Tuesday 19 Mar 2013, 4 : 24 am
kompas

JAKARTA-Masih rendahnya penerimaan royalti ekspor timah membuat sejumlah kalangan menaruh kecurigaan. Alasannya penerimaan royalti ini tidak sebanding dengan volume ekspornya.  “Pemerintah pusat harus bergerak cepat menyelamatkan situasi ini. Angka tersebut menunjukkan ‘illegal mining’ di Babel masih terjadi dan tidak dapat ditekan bahkan kegiatannya cenderung meningkat,” kata  pengamat pertimahan Indonesia, Bambang Herdiansyah di Jakarta,Selasa,(19/3)

 Menurut Bambang, jumlah ekspor tersebut, kata dia, hanya timah batangan, dan belum termasuk logam timah yang berbentuk wire, bars, solder, dan bentuk lainnya, tentunya akan mendapat angka ekspor jauh lebih besar dari angka tersebut.  “Walaupun Permendag Nomor 78 Tahun 2012 baru akan berlaku Juli 2013, mulai awal tahun ini sudah dilakukan persiapan-persiapan untuk pelaksanaannya agar berjalan sesuai dengan yang diharapkan,” tambahnya

 Dikatakannya,  kondisi itu patut dicermati dikarenakan PT Timah sebagai perusahaan pemilik IUP terbesar di Indonesia, khususnya Provinsi Kepulauan Bangka Belitung, justru mengalami penurunan ekspor dari tahun ke tahun. Pada 2010, kata dia, ekspor timah batangan PT Timah sebesar 37.958 metrik ton (MT) dan pada tahun 2011 sebesar 37.154 MT.  Sementara itu, gabungan smelter mengalami peningkatan signifikan, yakni pada tahun 2010 sebesar 47.911 MT naik menjadi 52.812 MT pada tahun 2011.

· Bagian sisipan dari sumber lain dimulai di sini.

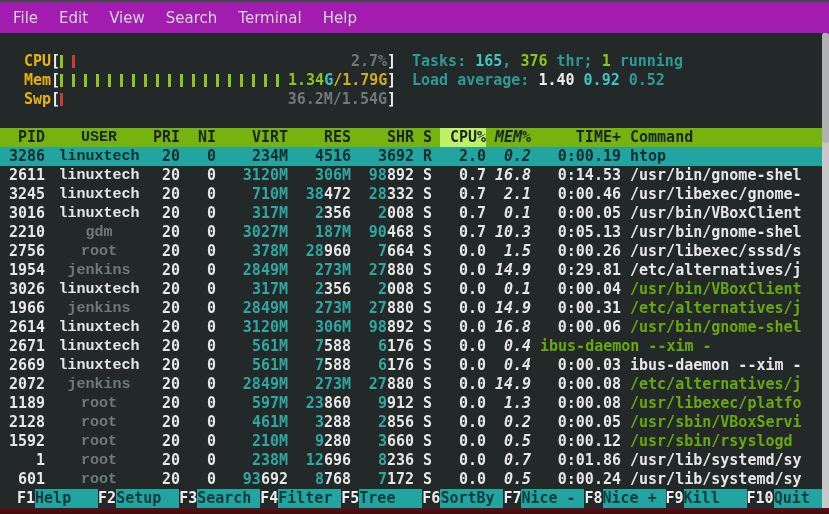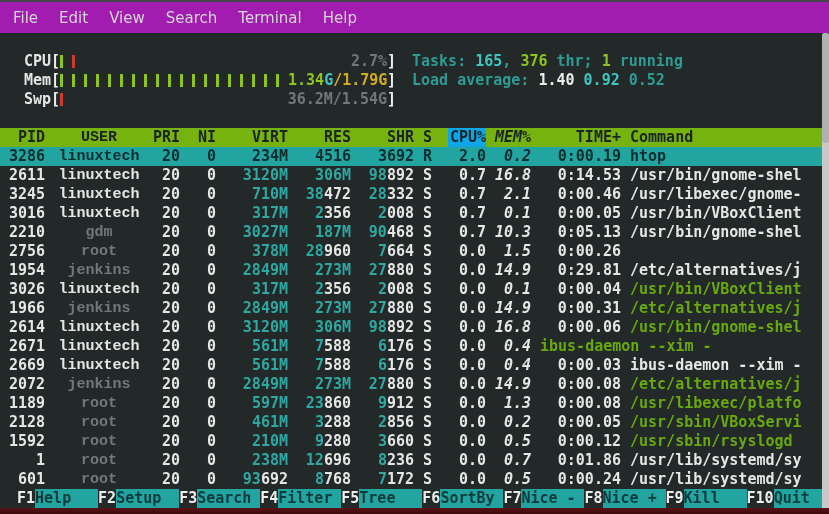--- a/index.html
+++ b/index.html
@@ -20,7 +20,7 @@
   
   .hdr-block{margin-bottom:19px;}
   .meter{display:flex;width:372px;margin-left:24px;flex:0 0 auto;align-items:center;}
-  .mlabel{width:27px;color:#e5e5e5;}
+  .mlabel{width:27px;color:#eab308;}
   .bracket{width:9px;color:#eceeec;}
   .minner{width:327px;display:flex;justify-content:space-between;align-items:center;overflow:hidden;}
   .ticks{display:flex;align-items:center;}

Bambang menambahkan ekspor timah asal Indonesia pada bulan Desember 2012 mengalami kenaikan 9,4% atau menjadi 8.689,2 ton dibandingkan ekspor pada bulan November 2012 yang sebesar 7.946 ton.

 Malah Bambang menyebutkan dari data PT Timah ekspornya pada 2012 sekitar 28.364 MT, sedangkan untuk PT Kobatin pada tahun 2012 berkisar 6.000–7.000 MT. Artinya, perusahaan swasta timah gabungan atau smelter kembali mendapatkan angka lebih dari 60.000 MT dan lebih besar dari ekspornya pada tahun 2011.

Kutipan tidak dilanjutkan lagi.